Sheila, not knowing that it was the doctor’s favorite vice and that his home was full of it, protested: “Hammered brass! But where would I hide it when I finished it? No, thank you!”
She said the same to every other proposal. You can lead a woman to an industry, but you cannot make her take it up. Still Bret agreed with the doctor that idleness was Sheila’s chief ailment. There was an abundance of things to do in the world, but Sheila did not want to do them. They were not to her nature. Forcing them on her was like offering a banquet to a fish. Sheila needed only to be put back in the water; then she would provide her own banquet.
Bret gave up trying to find occupations for her. The summer did not retrieve her strength as he hoped. She tired of beaches and mountains and family visitations.
In Bret’s baffled anxiety he thought perhaps it was himself she was so sick of; that love had decayed. But Sheila kept refuting this theory by her tempests of devotion.
He knew better than the doctor did, better than he would admit to himself, what was the matter with her. She wanted to go on the stage, and he could not bear the thought of it. Neither could he bear the thought of her melancholia.

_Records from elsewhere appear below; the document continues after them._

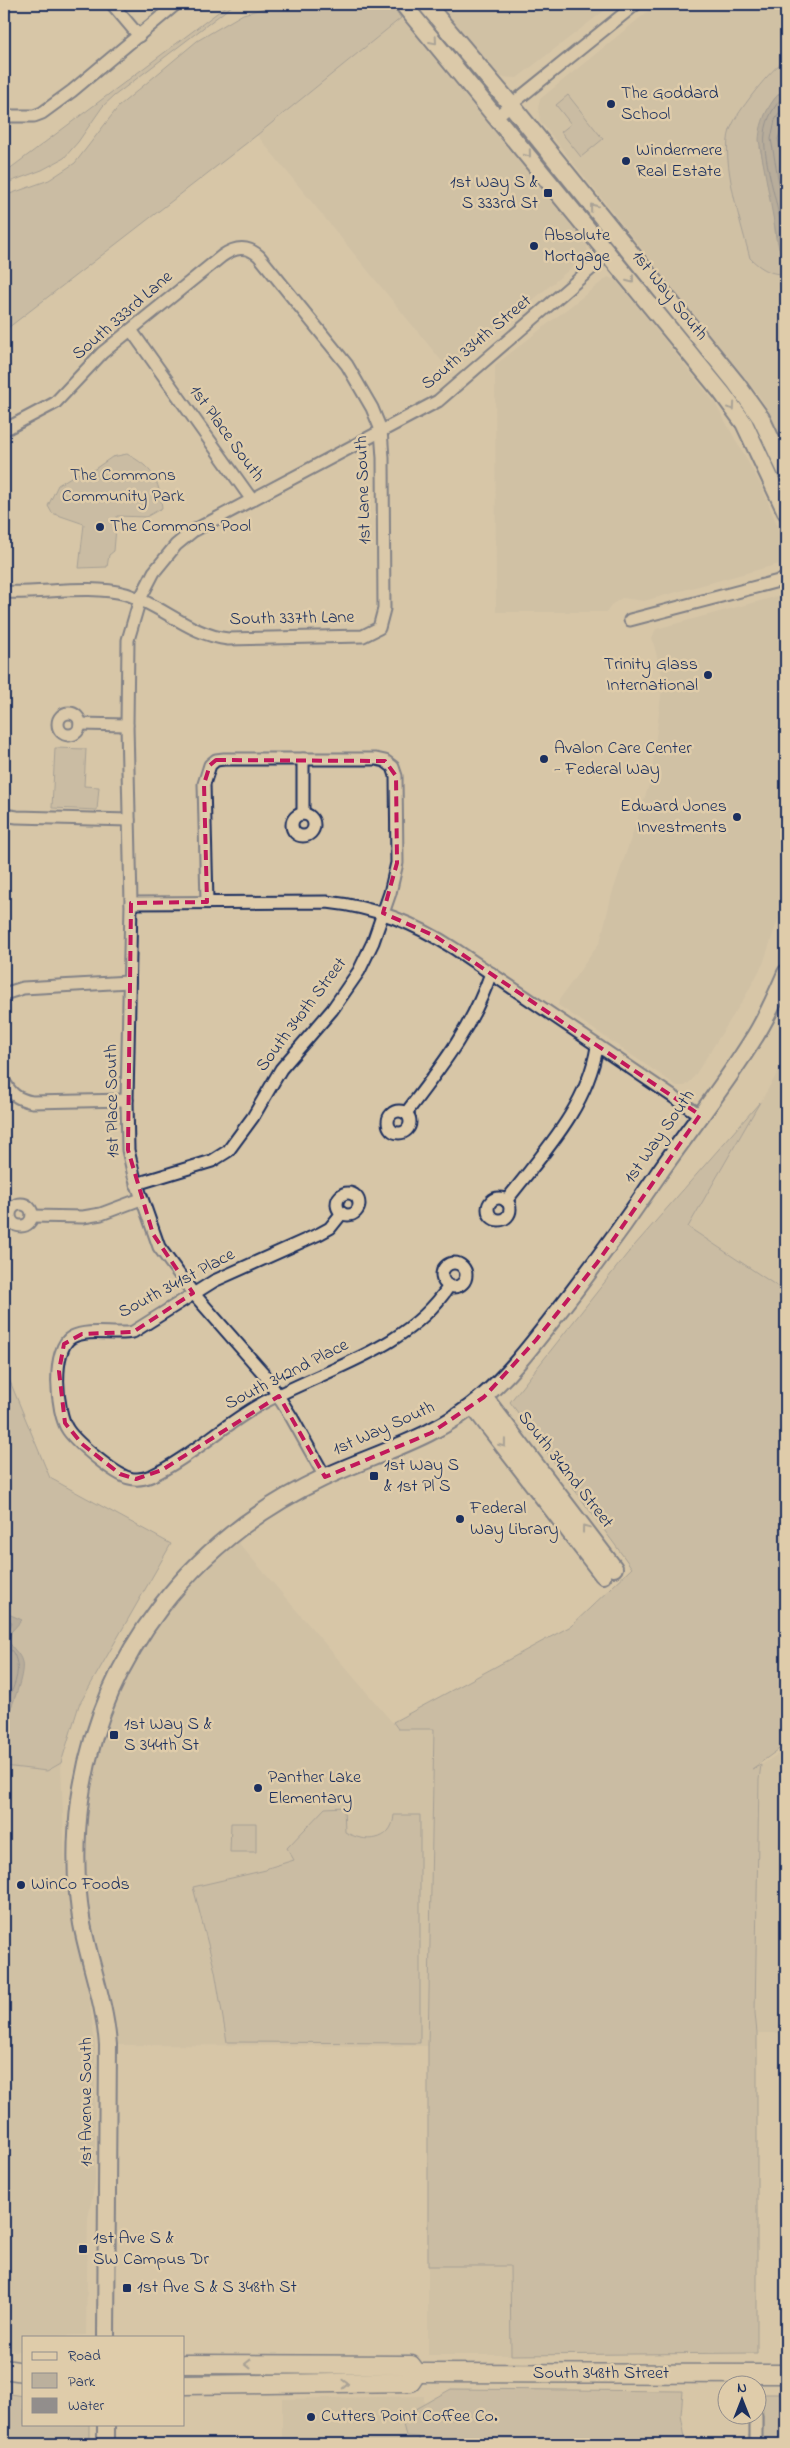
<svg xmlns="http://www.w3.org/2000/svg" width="790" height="2448" font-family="'Indie Flower',sans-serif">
<rect width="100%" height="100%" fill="#d7c6a7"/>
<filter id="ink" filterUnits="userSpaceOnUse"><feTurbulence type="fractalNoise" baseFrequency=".02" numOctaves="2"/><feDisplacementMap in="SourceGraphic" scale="10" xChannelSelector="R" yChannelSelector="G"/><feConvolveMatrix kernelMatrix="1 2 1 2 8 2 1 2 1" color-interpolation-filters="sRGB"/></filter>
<g filter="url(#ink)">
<g fill="#c8baa1">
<polygon points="437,4 613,4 517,78 498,77"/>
<polygon points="657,4 786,4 786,444 760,397 540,121 538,108 540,99"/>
<polygon points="401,18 587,245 588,254 449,370 257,135"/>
<polygon points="608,277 617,281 715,403 762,487 784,543 785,559 779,564 644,601 622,598 611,605 607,612 496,612 495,365"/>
<polygon points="786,594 786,896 763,964 745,997 692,1080 685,1086 677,1086 558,1005 559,1000 600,942 612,894 651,779 662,687 662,675 652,638 654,633 656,629"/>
<polygon points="786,1058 786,1292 688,1227"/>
<polygon points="231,1534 398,1729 434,1729 428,2046 108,2045 83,1927 80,1800 135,1643"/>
<polygon points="786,1749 786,2033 757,2033 755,2013 759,1780 761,1765"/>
<polygon points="61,1763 65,1866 71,1910 87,1978 95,2044 95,2183 88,2218 86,2335 24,2337 24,2352 4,2349 4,1766 47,1771"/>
<rect x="428" y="2266" width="83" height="89"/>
<polygon points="424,2396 423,2444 282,2444 282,2399"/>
</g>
<g fill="#bbb09d" stroke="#6b707e">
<polygon points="229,4 238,4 233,5 114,96 103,106 78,142 64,158 42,170 4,184 4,173"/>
<polygon points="280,4 389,4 401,18 257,135 4,331 4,196 49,180 75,163 119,106 197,41 243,14"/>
<path d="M786,59V88L775,98L765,115L760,148L771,195L776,239L786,256V273C772,276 760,268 750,258C742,227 720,159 730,130C735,117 744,106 752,95C762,82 773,69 786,59Z"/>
<polygon points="568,95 603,139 581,157 561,132 571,124 556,105"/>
<path d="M127,454C153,468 159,479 162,508L146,517L117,516L114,551L109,555L107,567L79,568L84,524L52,513L48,506L58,485L76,474L89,473L112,457Z"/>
<polygon points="55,748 86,749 84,786 99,787 97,810 52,808"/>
<polygon points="760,1102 688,1227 786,1292 786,1744 752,1769 761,1765 759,1780 755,2013 757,2033 757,2353 511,2355 510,2266 428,2266 428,2046 434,1729 398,1729 393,1722 571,1626 632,1568 510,1402 627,1254"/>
<polygon points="4,1367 50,1478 171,1544 79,1705 61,1763 47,1771 4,1766"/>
<path d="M344,1807L345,1832C364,1843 392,1843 394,1815H420V2043L227,2042L215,1971L193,1887L266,1870L268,1868L294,1860L287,1848L325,1808Z"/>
<polygon points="231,1823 256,1823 256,1852 230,1852"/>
<polygon points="451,2389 683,2391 681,2415 686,2444 419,2444 419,2437 406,2436 401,2417"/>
<polygon points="4,2393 24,2396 24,2424 89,2424 89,2444 4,2444"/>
<path d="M763,2394H786V2444H745C749,2433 751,2431 763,2430Z"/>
</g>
<g fill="#928e8c" stroke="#62687a">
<path d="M786,88V256L779,249L759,140C760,121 770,99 786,88Z"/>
<path d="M4,1612L22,1620L11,1632L9,1641C12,1649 20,1653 22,1662C25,1676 10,1711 4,1724Z"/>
</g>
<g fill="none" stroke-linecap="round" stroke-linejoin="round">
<g stroke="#4b5570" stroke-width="1">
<path d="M786,94C775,104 766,119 765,134C762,154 776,198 780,221C781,230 780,242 786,250"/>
<polyline points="786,103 775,120 771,139 786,222"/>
<polyline points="786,115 778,139 786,179"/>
<path d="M4,1617L12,1622C0,1656 13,1641 17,1664C20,1679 8,1697 4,1710"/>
</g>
<g stroke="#1b2f5e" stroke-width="15">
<g id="street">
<polyline points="112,4 139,36"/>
<polyline points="4,116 34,116 42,113 72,91 176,4"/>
<polyline points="497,116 636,4"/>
<polyline points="131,330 252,500"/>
<path d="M4,430L55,403L102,353L222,256C235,247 247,245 259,256L347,365L372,408L381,430L383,458L384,609L379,628L363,636L228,639C190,635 162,605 126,594C90,584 42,594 4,592"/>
<polyline points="630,620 786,579"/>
<circle cx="69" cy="724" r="11"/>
<polyline points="80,724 127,725"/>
<polyline points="303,759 303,814"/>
<circle cx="303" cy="825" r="11"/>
<polyline points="4,815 17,817 129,820"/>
<path d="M131,903L327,902C375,907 415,923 455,949L700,1115"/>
<polyline points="4,994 23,988 129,982"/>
<path d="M4,1081C11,1094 17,1099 32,1102L127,1100"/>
<circle cx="399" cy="1122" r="11"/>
<path d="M406,1113C441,1067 472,1028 491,973"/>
<polyline points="136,1184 212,1161 228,1151 253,1117 281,1069 332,1010 359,971 373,942 390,893 397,863 396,776 393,767 385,761 376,759 224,759 216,760 210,765 204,784 207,902"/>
<circle cx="348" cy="1204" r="11"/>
<circle cx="499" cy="1209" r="11"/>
<path d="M506,1201C543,1153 587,1108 597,1047"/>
<circle cx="21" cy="1215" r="11"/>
<path d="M342,1213L330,1228L319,1234L214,1281L133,1332C115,1336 90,1328 72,1337C51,1348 56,1413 68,1430C77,1443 114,1474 129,1478C136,1480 144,1479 151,1476C188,1459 222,1426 259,1405C323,1369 407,1351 449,1286"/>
<polyline points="32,1216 83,1217 101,1214 141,1199"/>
<circle cx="454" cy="1275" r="12"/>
<polyline points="325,1477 292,1418 264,1374 193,1293 159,1247 134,1176 128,1150 127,1100 131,903 127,725 128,640 140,599 154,572 176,545 193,531 438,401 608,254"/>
<polyline points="756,2444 756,2416"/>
</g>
</g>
<g stroke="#1b2f5e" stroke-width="20">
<g id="secondary">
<polyline points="403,4 722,393 744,423 786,512"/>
<polyline points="426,4 512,106 736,383 761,418 786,471"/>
<polyline points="484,1397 614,1568"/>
<polyline points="473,1406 603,1575"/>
<path d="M106,2337L108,2045C105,2003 90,1965 82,1924C75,1884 75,1840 80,1800C101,1655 191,1540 323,1478C377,1453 436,1438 482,1398C508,1376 530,1348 551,1321C588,1274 623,1226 657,1176C688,1131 723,1088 752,1041C766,1020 776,996 786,973"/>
<polyline points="106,2424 106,2444"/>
</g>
</g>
<g stroke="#1b2f5e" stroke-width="21">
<g id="primary">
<polyline points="184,2364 411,2365 417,2373"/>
<polyline points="4,2369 24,2372"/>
<polyline points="417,2373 786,2374"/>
<polyline points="184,2385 411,2382 417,2373"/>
</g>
</g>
<use href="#street" stroke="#dfccaa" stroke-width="11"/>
<use href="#secondary" stroke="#dfccaa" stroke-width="16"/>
<use href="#primary" stroke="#dfccaa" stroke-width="18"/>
</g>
<defs><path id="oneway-chevron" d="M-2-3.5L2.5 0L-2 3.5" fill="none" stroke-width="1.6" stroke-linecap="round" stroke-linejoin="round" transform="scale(1.25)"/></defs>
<g stroke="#737680">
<use href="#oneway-chevron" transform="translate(434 41) rotate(49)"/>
<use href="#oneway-chevron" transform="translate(528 154) rotate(51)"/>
<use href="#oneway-chevron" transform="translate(593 207) rotate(-129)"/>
<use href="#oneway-chevron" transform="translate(631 280) rotate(52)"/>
<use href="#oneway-chevron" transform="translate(732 407) rotate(55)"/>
<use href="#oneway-chevron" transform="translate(503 1444) rotate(52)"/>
<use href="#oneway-chevron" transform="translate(585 1528) rotate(-127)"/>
<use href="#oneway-chevron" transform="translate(248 2364) rotate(-180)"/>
<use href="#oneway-chevron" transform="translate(345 2384) rotate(-2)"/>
</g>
</g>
<path d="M0 0H790V2448H0ZM216,760L385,761L396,776L397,863L383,913L435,936L700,1115L597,1263L536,1340L484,1397L431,1433L325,1477L279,1396L162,1470L136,1479L120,1474L82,1444L65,1423L59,1371L64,1344L82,1334L133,1332L193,1293L153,1234L128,1150L131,903L207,902L204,784L210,765Z" fill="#d7c6a7" fill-opacity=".55" fill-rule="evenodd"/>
<path fill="none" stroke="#c2185b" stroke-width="4" stroke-dasharray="10 6" stroke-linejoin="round" d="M216,760L385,761L396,776L397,863L383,913L435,936L700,1115L597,1263L536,1340L484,1397L431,1433L325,1477L279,1396L162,1470L136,1479L120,1474L82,1444L65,1423L59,1371L64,1344L82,1334L133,1332L193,1293L153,1234L128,1150L131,903L207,902L204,784L210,765Z"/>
<g fill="#1b2f5e" stroke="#dfccaa" stroke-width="2">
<circle cx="611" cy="104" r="5"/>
<circle cx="626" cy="161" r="5"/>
<rect x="543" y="188" width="10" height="10" rx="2.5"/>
<circle cx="534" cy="246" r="5"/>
<circle cx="100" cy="527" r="5"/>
<circle cx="708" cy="675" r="5"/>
<circle cx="544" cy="759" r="5"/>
<circle cx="737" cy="817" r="5"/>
<rect x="369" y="1471" width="10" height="10" rx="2.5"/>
<circle cx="460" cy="1519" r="5"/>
<rect x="109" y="1730" width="10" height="10" rx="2.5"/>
<circle cx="258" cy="1788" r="5"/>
<circle cx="21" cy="1885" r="5"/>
<rect x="78" y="2244" width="10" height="10" rx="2.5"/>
<rect x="122" y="2283" width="10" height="10" rx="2.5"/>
<circle cx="311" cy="2417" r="5"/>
</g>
<g text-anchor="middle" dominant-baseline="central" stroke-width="5" stroke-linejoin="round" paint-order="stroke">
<g font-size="18" fill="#1b2f5e" stroke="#dfccaa" text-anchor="start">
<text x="621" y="94">The Goddard<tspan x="621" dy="21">School</tspan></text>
<text x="636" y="151">Windermere<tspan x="636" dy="21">Real Estate</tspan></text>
<text x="538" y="183" text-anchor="end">1st Way S &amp;<tspan x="538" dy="21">S 333rd St</tspan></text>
<text x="544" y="236">Absolute<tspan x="544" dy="21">Mortgage</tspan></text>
<text x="110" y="527">The Commons Pool</text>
<text x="698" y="665" text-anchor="end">Trinity Glass<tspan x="698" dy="21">International</tspan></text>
<text x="554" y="749">Avalon Care Center<tspan x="554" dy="21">- Federal Way</tspan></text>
<text x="727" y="807" text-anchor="end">Edward Jones<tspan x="727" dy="21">Investments</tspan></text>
<text x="384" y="1466">1st Way S<tspan x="384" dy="21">&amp; 1st Pl S</tspan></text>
<text x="470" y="1509">Federal<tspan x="470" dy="21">Way Library</tspan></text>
<text x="124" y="1725">1st Way S &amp;<tspan x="124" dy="21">S 344th St</tspan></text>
<text x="268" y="1778">Panther Lake<tspan x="268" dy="21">Elementary</tspan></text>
<text x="31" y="1885">WinCo Foods</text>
<text x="93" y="2239">1st Ave S &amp;<tspan x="93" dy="21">SW Campus Dr</tspan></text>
<text x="137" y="2288">1st Ave S &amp; S 348th St</text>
<text x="321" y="2417">Cutters Point Coffee Co.</text>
</g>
<g font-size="18" fill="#1b2f5e" stroke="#dfccaa">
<text transform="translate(669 296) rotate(51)">1st Way South</text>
<text transform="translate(123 316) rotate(-41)">South 333rd Lane</text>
<text transform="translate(477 343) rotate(-40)">South 334th Street</text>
<text transform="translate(226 434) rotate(54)">1st Place South</text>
<text transform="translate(364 490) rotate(-92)">1st Lane South</text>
<text transform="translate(292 619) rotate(-1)">South 337th Lane</text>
<text transform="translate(302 1015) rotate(-53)">South 340th Street</text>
<text transform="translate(113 1101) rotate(-91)">1st Place South</text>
<text transform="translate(660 1137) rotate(-55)">1st Way South</text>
<text transform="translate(177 1284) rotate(-28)">South 341st Place</text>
<text transform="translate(287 1375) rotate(-27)">South 342nd Place</text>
<text transform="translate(384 1429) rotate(-24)">1st Way South</text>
<text transform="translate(565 1470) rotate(52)">South 342nd Street</text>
<text transform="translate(87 2102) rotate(-90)">1st Avenue South</text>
<text x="601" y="2374">South 348th Street</text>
</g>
<g font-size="18" fill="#2b3c64" stroke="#dfccaa">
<text x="123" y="476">The Commons<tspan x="123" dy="21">Community Park</tspan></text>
</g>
</g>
<rect width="790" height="2448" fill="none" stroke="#dfccaa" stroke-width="20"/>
<rect x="10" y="10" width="770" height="2428" fill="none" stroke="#1b2f5e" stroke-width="2" filter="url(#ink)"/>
<rect x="22" y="2336" width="162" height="90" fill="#dfccaa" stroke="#918d8c"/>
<rect x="32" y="2352" width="25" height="8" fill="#dfccaa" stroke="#918d8c"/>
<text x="68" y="2360" font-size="15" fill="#1b2f5e">Road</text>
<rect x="32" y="2373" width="25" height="15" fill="#bbb09d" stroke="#918d8c"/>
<text x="68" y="2386" font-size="15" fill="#1b2f5e">Park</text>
<rect x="32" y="2398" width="25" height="15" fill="#928e8c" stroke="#918d8c"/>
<text x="68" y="2410" font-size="15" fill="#1b2f5e">Water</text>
<g transform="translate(742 2400)"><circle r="24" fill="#dfccaa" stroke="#918d8c"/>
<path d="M0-4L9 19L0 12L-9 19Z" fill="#1b2f5e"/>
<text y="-8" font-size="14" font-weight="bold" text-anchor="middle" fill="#1b2f5e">N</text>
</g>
</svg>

If Sheila had stormed, complained, demanded her freedom he could have put up a first-class battle. But he could not fight the poor, meek sweetheart whose only defense was the terrible weapon of reticence, any more than he could fight the birch-tree that he had brought from its native soil.
The Sheila tree made a hard struggle for existence, but it grew shabbier and sicker, while the Bret tree, flourishing and growing, offered her every encouragement to prosper where she was. But she could not prosper.